Selected passage:
....
The planning for the second phase of the mission was much smoother. With the start of the isolation phase, the field crew was not occupied with accommodating the various external teams and their needs. This relief of strain resulted in more precise reports on available infrastructure, resources, and personnel skills. Supported by the reports of some of the bridgehead crew members who returned to the MSC after the February 8, we were able to improve the DAPs' structure (less text, important things highlighted), content (use of personnel skill list, number of planned runs, later: resource estimation of necessary cars and GPS devices), and layout (fixed size of FAP) to better match the needs of the field crew. It helped, for example, to reduce the document by taking out general information, which remained unchanged over the course of the mission, such as the FAP legend, the user instructions, and well-known activity guidelines. Toward the end of the mission, the 3-days-in-advance planning provided a fully working concept, which is compatible with planetary (analog) missions that suffer a time delay between astronauts and the MSC. Further improvements are still desirable; a list of lessons learned is presented below. The most pressing demands for future missions in terms of the efficiency analysis concern the logging process and the logged information. Incomplete data from insufficiently logged activities result in gaps in our efficiency analysis. This issue is discussed in the following section.

7. Lack of Information

Log files served as a source to reconstruct, analyze, and learn from the proceedings of the mission. These were kept in the MSC as well as in the field and included all information that was considered relevant concerning the field activities.

Despite the amount of log file data we were able to extract from MARS2013, the information on start times and durations of experiments and activities, in some cases, was not continuously relayed or logged. Figure 9 shows the percentage of conducted experiments that lacked proper time-keeping of (a) planned activities and (b) not planned activities. We ascribe those activities the attribute of lack of information (LoI), meaning that it was noted that the activities had occurred, but no proper time stamps were given. A total of 352 activities were planned during the entire mission, of which 156 lacked either start and/or stop times or confirmation on cancellation. Interestingly, the first half of the mission, with the exception of February 6 and 11, stayed below the mean value of 44.3% for LoI on planned activities. In contrast to that, the second half showed days with very high LoI (nearly 90%), alternating with days with a more moderate amount of non-reported information. In general, the data show that the average LoI on unsuited experiments is 63.8%, whereas only 30.1% of the suited activities have no proper time stamps. We assume that we received a better logging for suited activities due to the increased attention and monitoring compared to unsuited activities. Additionally, 10.9% (55 extra activities, 6 LoI) of the unplanned activities—mostly extra activities or cases where the field crew used their autonomy to adjust the schedule—were not logged with correct start and end times.

FIG. 9.

Lack of information (LoI) on activities during MARS2013. (Color graphics available online at www.liebertonline.com/ast)
....
Given data:
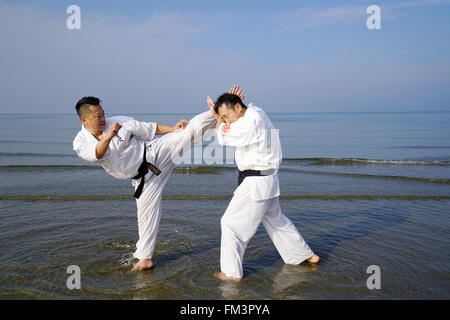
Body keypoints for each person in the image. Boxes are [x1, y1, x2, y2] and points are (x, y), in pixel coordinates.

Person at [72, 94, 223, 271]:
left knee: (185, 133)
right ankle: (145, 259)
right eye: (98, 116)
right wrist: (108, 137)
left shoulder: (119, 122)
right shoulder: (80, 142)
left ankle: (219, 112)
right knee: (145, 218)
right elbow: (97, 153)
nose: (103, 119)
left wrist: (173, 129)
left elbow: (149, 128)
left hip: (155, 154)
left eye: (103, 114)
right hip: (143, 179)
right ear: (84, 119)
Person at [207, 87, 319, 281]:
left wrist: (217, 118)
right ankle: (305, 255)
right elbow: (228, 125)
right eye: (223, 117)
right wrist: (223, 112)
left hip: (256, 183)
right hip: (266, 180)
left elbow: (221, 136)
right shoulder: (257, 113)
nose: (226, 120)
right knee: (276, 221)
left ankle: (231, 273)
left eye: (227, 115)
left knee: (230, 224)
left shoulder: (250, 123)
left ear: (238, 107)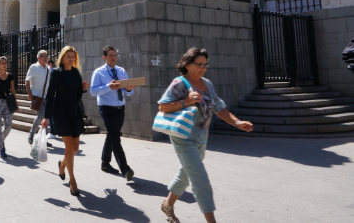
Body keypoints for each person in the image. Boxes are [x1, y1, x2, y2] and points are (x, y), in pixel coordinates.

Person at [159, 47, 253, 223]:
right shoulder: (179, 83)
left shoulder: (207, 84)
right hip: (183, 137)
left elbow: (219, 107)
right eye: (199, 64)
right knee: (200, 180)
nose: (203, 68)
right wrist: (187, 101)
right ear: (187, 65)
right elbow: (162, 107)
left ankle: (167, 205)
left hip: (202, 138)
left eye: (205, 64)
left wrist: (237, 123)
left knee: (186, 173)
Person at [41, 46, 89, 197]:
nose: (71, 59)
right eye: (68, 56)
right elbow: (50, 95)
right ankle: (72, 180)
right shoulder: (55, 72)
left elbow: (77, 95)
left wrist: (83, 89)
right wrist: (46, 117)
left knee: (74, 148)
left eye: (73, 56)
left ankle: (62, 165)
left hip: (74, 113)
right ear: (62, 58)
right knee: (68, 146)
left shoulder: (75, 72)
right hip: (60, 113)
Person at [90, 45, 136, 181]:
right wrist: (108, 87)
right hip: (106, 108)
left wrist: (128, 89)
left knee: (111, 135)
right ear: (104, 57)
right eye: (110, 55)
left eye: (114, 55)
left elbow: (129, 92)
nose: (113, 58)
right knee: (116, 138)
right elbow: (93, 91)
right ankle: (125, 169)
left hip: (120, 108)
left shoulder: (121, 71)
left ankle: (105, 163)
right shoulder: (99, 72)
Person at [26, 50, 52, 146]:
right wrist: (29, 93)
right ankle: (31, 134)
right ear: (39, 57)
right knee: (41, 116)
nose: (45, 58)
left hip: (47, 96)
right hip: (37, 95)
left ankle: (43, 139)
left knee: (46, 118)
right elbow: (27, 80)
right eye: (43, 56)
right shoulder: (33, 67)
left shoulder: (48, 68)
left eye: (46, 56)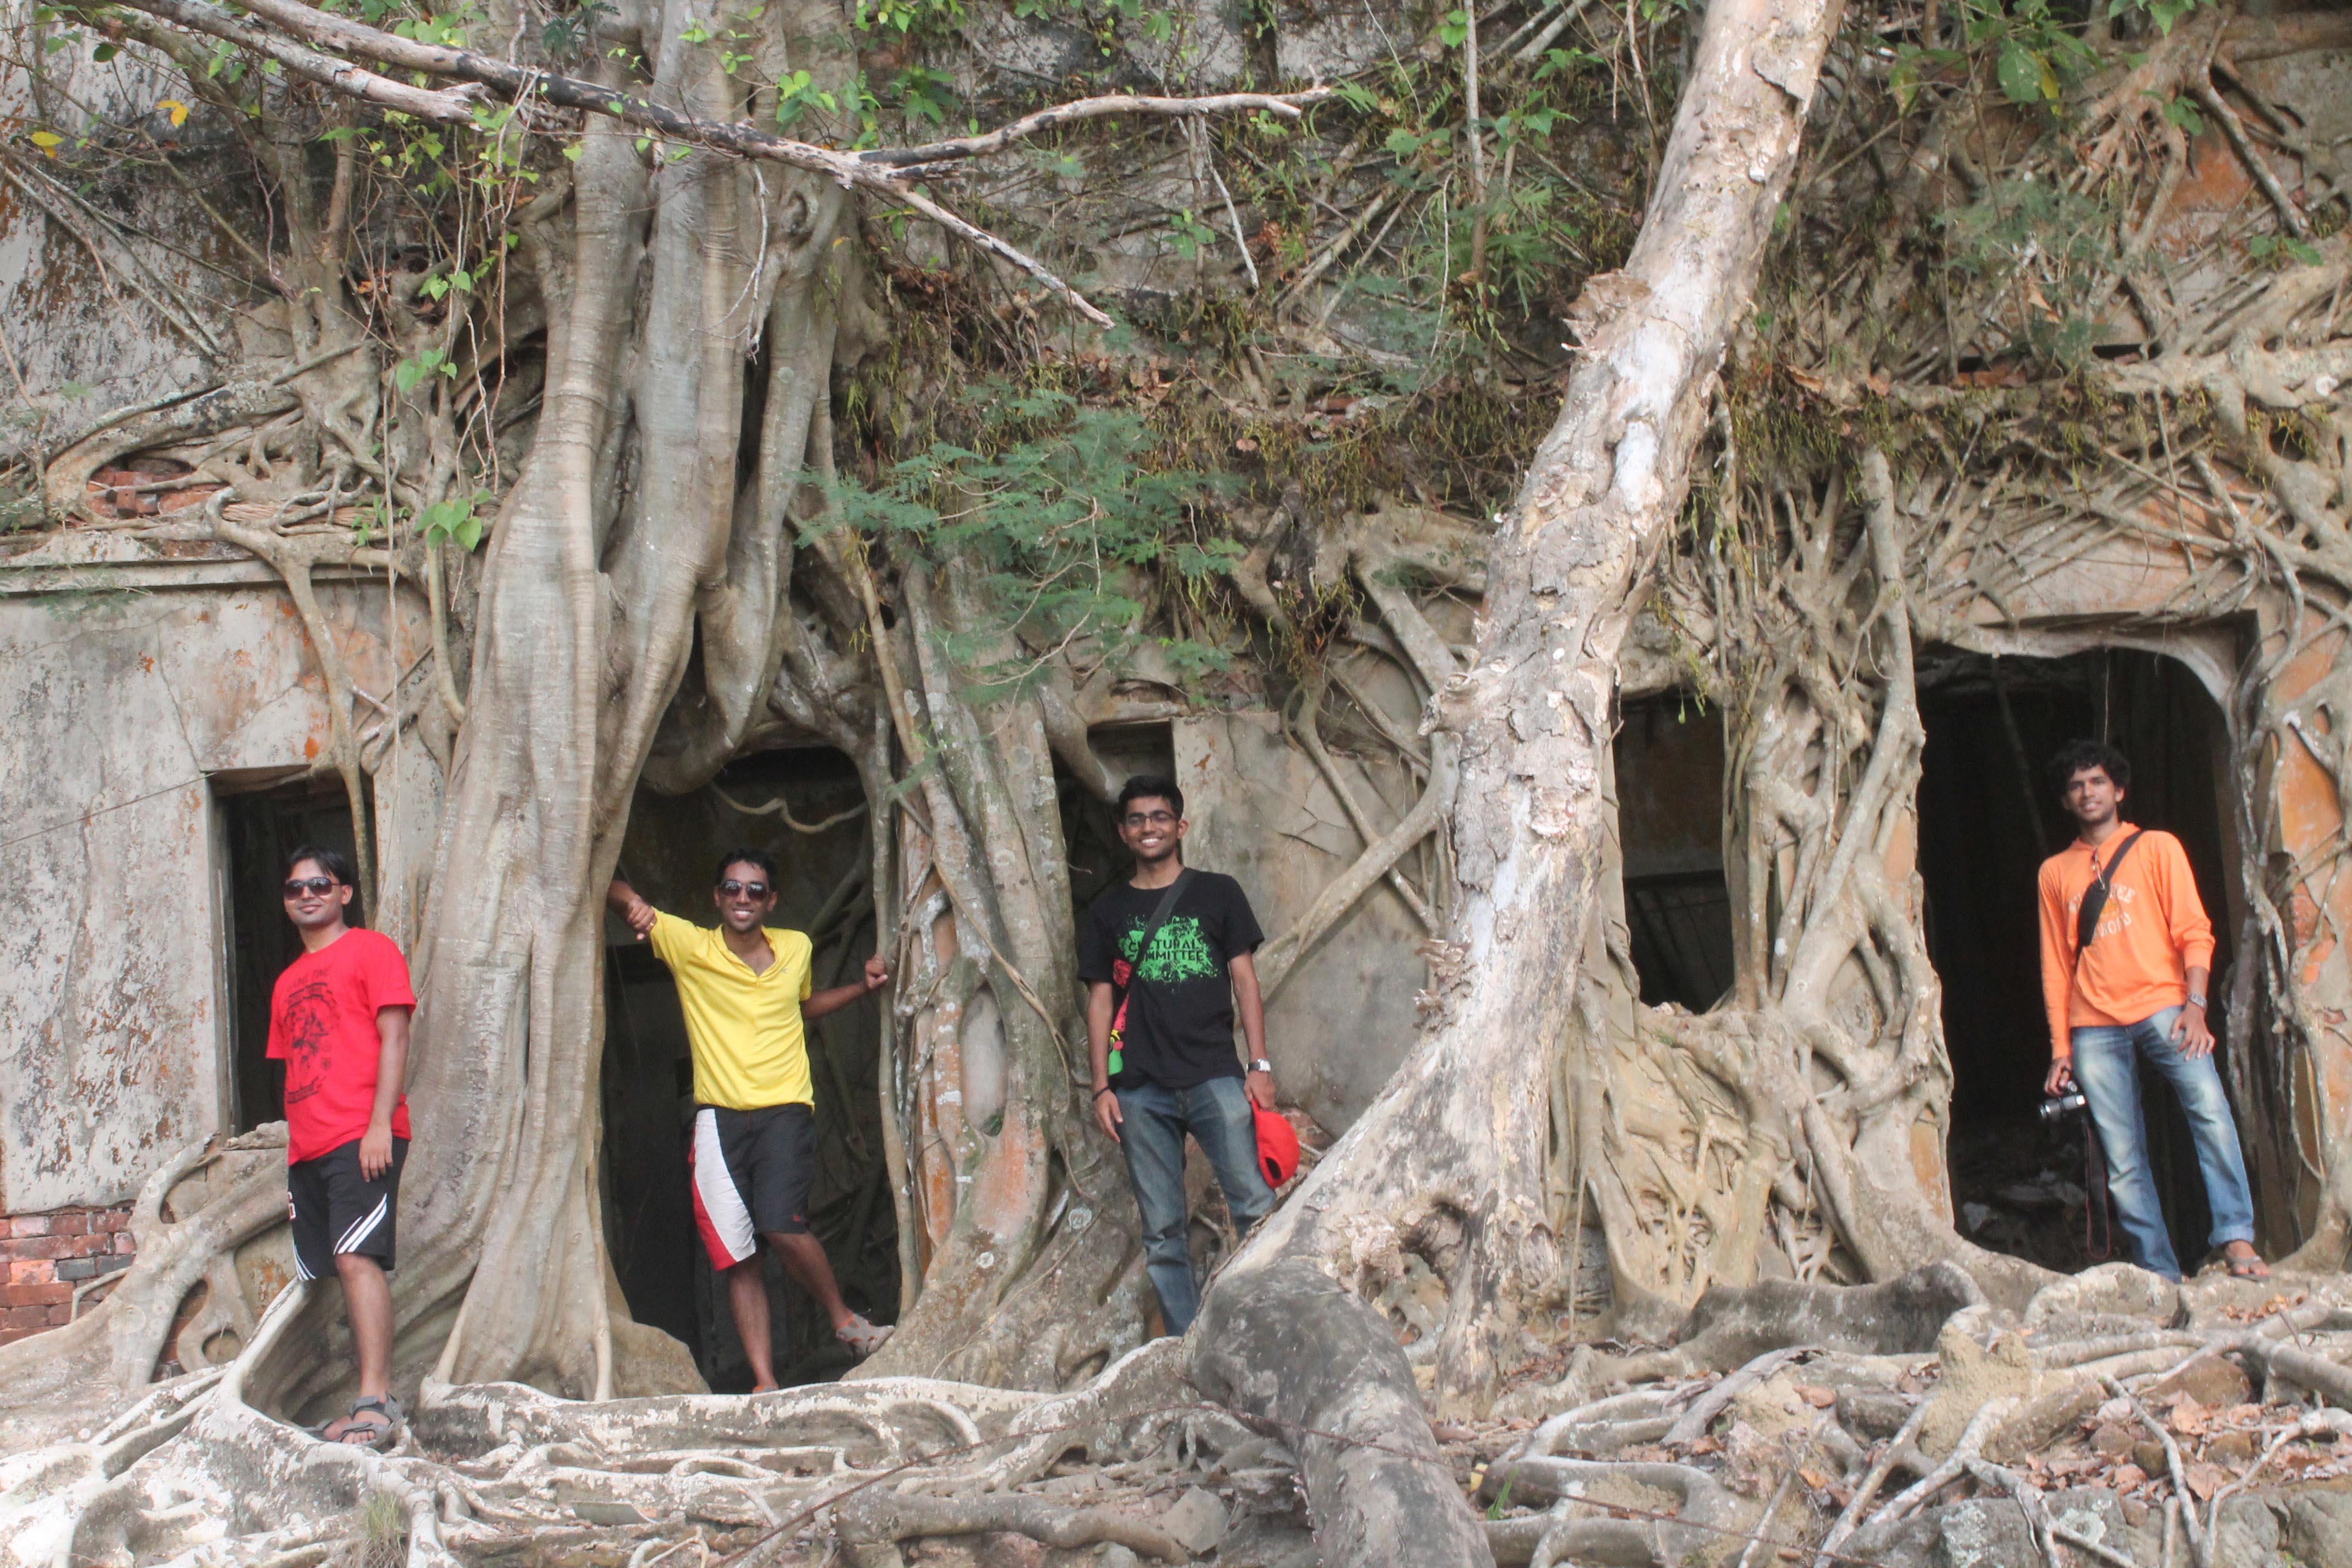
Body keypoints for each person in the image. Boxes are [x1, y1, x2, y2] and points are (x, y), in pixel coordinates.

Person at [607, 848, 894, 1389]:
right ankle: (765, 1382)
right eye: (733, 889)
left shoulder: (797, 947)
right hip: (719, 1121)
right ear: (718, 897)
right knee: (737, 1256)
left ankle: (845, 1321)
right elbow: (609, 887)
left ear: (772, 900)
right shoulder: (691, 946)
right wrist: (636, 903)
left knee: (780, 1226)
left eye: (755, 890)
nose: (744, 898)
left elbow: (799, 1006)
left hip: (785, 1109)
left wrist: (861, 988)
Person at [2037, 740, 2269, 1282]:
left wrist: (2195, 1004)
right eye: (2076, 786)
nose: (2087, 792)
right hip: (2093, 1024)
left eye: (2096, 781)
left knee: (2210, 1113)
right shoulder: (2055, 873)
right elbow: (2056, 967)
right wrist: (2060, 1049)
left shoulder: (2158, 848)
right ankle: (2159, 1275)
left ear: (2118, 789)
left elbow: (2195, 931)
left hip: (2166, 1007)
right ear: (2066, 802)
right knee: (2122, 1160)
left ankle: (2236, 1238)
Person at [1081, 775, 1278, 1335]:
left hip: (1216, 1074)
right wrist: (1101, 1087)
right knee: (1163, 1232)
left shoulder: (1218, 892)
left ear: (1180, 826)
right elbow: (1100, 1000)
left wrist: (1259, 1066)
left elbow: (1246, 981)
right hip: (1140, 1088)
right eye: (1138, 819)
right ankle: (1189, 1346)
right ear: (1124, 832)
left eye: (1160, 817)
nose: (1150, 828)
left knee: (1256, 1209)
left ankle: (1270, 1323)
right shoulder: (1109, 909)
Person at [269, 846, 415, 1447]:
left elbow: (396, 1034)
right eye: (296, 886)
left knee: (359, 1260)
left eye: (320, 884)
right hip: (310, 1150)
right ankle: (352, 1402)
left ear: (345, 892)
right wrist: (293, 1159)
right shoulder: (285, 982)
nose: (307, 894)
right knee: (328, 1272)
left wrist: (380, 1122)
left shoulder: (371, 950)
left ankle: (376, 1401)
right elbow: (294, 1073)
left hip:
....
Copy word for word the part of the MARS2013 mission text starting at "Log files served" and ending at "the field activities.".

Log files served as a source to reconstruct, analyze, and learn from the proceedings of the mission. These were kept in the MSC as well as in the field and included all information that was considered relevant concerning the field activities.